同一技术方案在中美两边被诉专利侵权程序差在哪

同一技术方案在中国和美国都被主张专利侵权,不能把中国的答辩材料原样搬到美国。先看案件在哪个场所:国内法院、美国联邦地区法院,还是美国国际贸易委员会的 337 调查。三者的权利要求解释、证据整理、陪审团角色和最后能拿到的救济,都不是一回事。

如果争议和进口产品有关,还要把问题放进涉外知识产权的框架里看。中美两边可以围绕同一技术事实争辩,但每边都要按自己的诉讼规则准备。

先分清三个场所,程序差异从这里开始

中国法院。专利权人可以就侵权争议提起民事诉讼,也可能先请求有关部门处理。民事案件通常围绕权利是否有效、被诉产品是否落入保护范围、是否存在抗辩以及损失如何计算展开。中国没有美国式的陪审团审判,技术争议由审判组织结合书面材料、勘验、鉴定或专家意见处理。

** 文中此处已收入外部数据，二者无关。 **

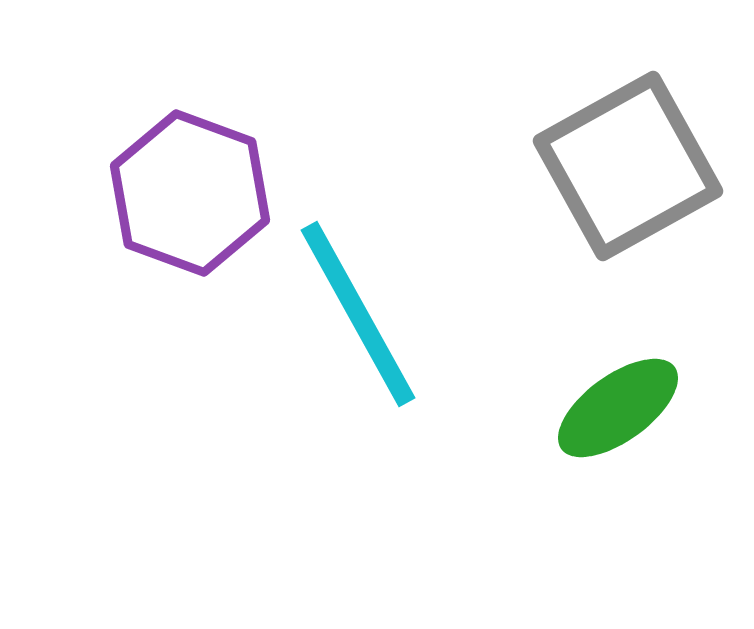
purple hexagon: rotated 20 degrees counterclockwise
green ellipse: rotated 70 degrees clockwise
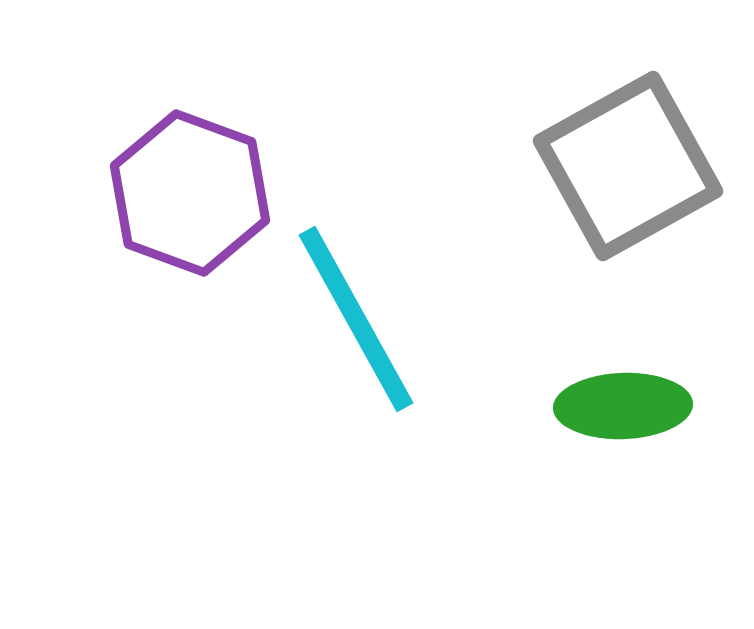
cyan line: moved 2 px left, 5 px down
green ellipse: moved 5 px right, 2 px up; rotated 34 degrees clockwise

美国联邦地区法院。这是请求停止侵害、损害赔偿等司法救济的主要场所之一。案件会经历起诉、答辩、排期管理、证据开示、权利要求解释、专家意见和审判等阶段。权利要求解释通常由法官处理;如果案件采用陪审团审理,陪审团可能参与判断技术事实、是否侵权和损害金额,但具体分工要看法院命令和案件安排。

美国国际贸易委员会 337 调查。它不是普通民事赔偿诉讼,常见触发点是涉案产品进口美国以及相关的不公平行为。调查由行政法法官推进,之后还可能经过委员会审查。主要救济是排除令或停止令,一般不是给权利人判一笔普通损害赔偿。对方若还想主张金钱损失,通常要另看联邦地区法院的案件。

权利要求解释:同一句话,不代表同一种审理方式

中国法院会先结合权利要求书确定保护范围,并用说明书和附图解释权利要求中的术语。接着把被诉产品或方法拆成技术特征,逐项查看是否对应。技术名称相近、产品用途相同,并不自动等于落入范围;某一个特征的含义、连接关系或工作方式没有对上,结论就可能改变。具体判断仍要看专利文本和产品本身,不能只看宣传页。

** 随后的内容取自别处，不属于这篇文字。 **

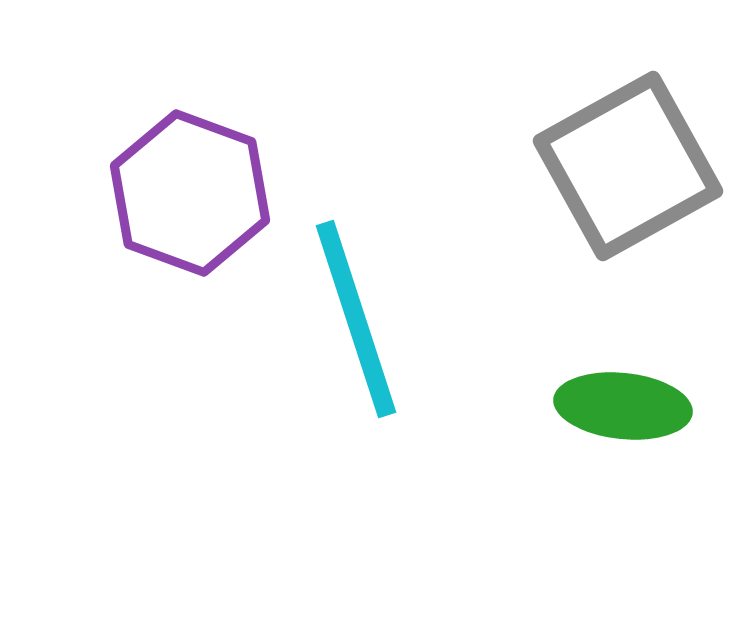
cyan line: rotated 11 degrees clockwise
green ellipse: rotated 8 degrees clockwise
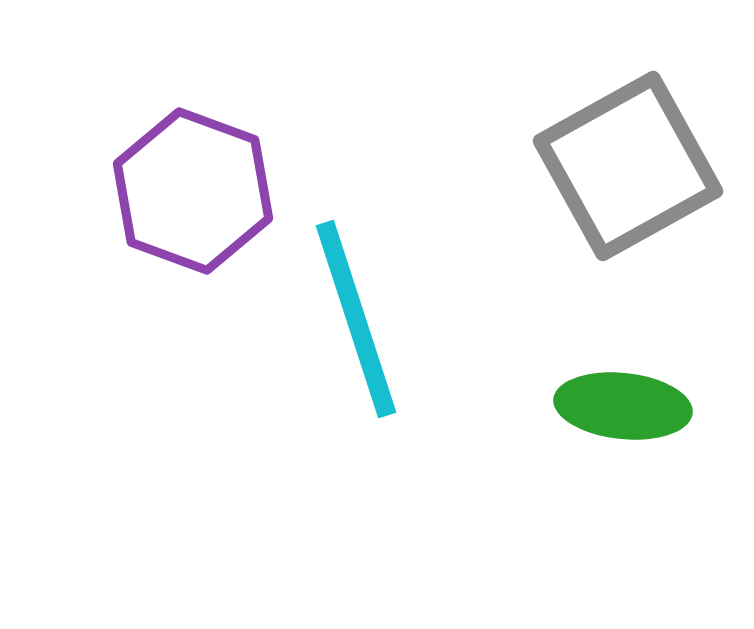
purple hexagon: moved 3 px right, 2 px up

美国地区法院也会处理 claim construction,也就是权利要求解释,但它通常是由法官先作出法律层面的解释,再把争议中的技术事实交给后续审理。双方往往会围绕术语含义、说明书表述、审查过程中的陈述以及技术人员如何理解来准备材料。若有陪审团,技术人员能否听懂比对表和专家解释,可能直接影响事实判断;不过陪审团不是负责决定权利要求法律含义的人。

所以,国内比对表和美国 claim chart 可以共用产品事实,却不能共用全部论证顺序。一个词在中文译文里看似清楚,放进美国审查档案、说明书上下文和专家报告后,含义可能需要重新核对。翻译底稿、术语表和版本记录要留存,不能只留下最后一版译文。

想先了解一般侵权判断的拆分方法,可以看专利侵权怎么认定。但那一页解决的是认定框架,不等于已经替你判断美国 337 或地区法院的程序。

如果案件已经进入起诉、应诉、证据提交或排期阶段,可以顺着专利诉讼这一程序入口核对常见节点;跨境案件仍要以受理机构发出的具体命令和期限为准。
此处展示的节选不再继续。